Researchers found that combining the pattern recognition capabilities of a machine learning computer program, trained on more than one million images, with analyses performed by radiologists yielded approximately 90 percent accuracy in diagnoses. The aim is to raise the confidence of physicians in assessments made for mammograms, so that biopsies do not need to take place as much.

“The radiologists alone achieved an accuracy of 0.78 on average. The neural network alone achieves approximately an accuracy of 0.87. A hybrid model (one radiologist plus a neural network) achieves approximately 0.89 accuracy on average,” senior study author Krzysztof J. Geras, assistant professor in the department of radiology at NYU Langone and an affiliated faculty member at the NYU Center for Data Science told HCB News. “When all of the radiologists teamed up together with the model they achieved 0.91 accuracy.”

More than 39 million mammograms were performed across the U.S. on women who showed no symptoms for breast cancer to determine those who required closer follow-up. Those who showed abnormal mammogram findings were referred for biopsies.
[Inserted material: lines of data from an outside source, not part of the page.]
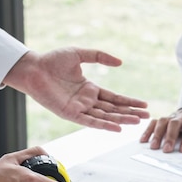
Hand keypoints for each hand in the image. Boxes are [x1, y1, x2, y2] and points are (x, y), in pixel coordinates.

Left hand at [3, 48, 148, 131]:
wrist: (34, 68)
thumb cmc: (53, 60)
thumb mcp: (80, 54)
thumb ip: (100, 56)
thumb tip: (120, 62)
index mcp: (90, 88)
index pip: (114, 98)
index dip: (129, 101)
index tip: (144, 105)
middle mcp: (87, 100)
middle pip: (113, 109)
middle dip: (130, 112)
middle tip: (147, 116)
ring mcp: (80, 108)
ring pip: (105, 116)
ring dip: (121, 119)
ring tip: (137, 122)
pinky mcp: (71, 114)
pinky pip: (90, 121)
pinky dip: (104, 125)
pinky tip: (117, 128)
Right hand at [140, 108, 181, 152]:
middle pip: (175, 123)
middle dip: (170, 137)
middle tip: (165, 151)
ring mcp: (173, 116)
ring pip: (163, 121)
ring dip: (157, 134)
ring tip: (153, 147)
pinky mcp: (166, 118)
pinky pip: (155, 122)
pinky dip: (148, 130)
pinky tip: (143, 140)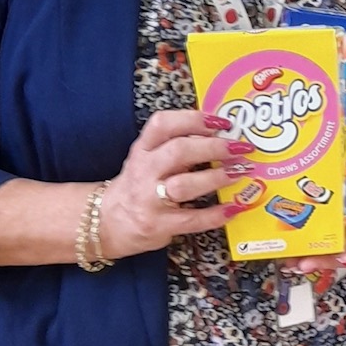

The approach by the team combines the ability of AI to detect pixel-level changes in tissue invisible to the human eye with forms of reasoning possessed by the radiologist but not AI. Together, the two are meant to decrease the occurrence of false-positives and false-negatives, thereby raising the confidence of the physician.

Researchers deployed statistical techniques within their program that enabled it to "learn" which image features increase prediction accuracy as it reviews more and more data, rather than being told how to by individuals. The program was trained on a database of 229,426 digital screening mammography exams and 1,001,093 images analyzed by the researchers and collected over seven years by NYU Langone Health in routine clinical care. The images were correlated with biopsy results, enabling the researchers to program the neural network with scans for which cancer diagnoses were already determined. Its accuracy was measured by the number of correct predictions it made.

They then tested the ability of the program to add value to the diagnoses of 720 mammogram images reviewed by 14 radiologists. The program did so by first assessing the very small patches of the full resolution image separately to create a heat map to determine statistical likelihood of disease. It then evaluated the entire breast for structural features linked to cancer, correlating its findings with those it flagged in the pixel-level heat map.

Geras says the team plans to build upon the accuracy of the program by feeding it more data, possibly to the point where it may be able to identify changes in breast tissues that have not yet become cancerous but have the potential. Though they are not currently training the program for screenings of other forms of cancer, Geras says this too could happen at some point.

“This is definitely possible and I'm sure many groups will soon show very similar results with cancers in other body parts,” he said.

The findings were published in the journal, IEEE Transactions on Medical Imaging.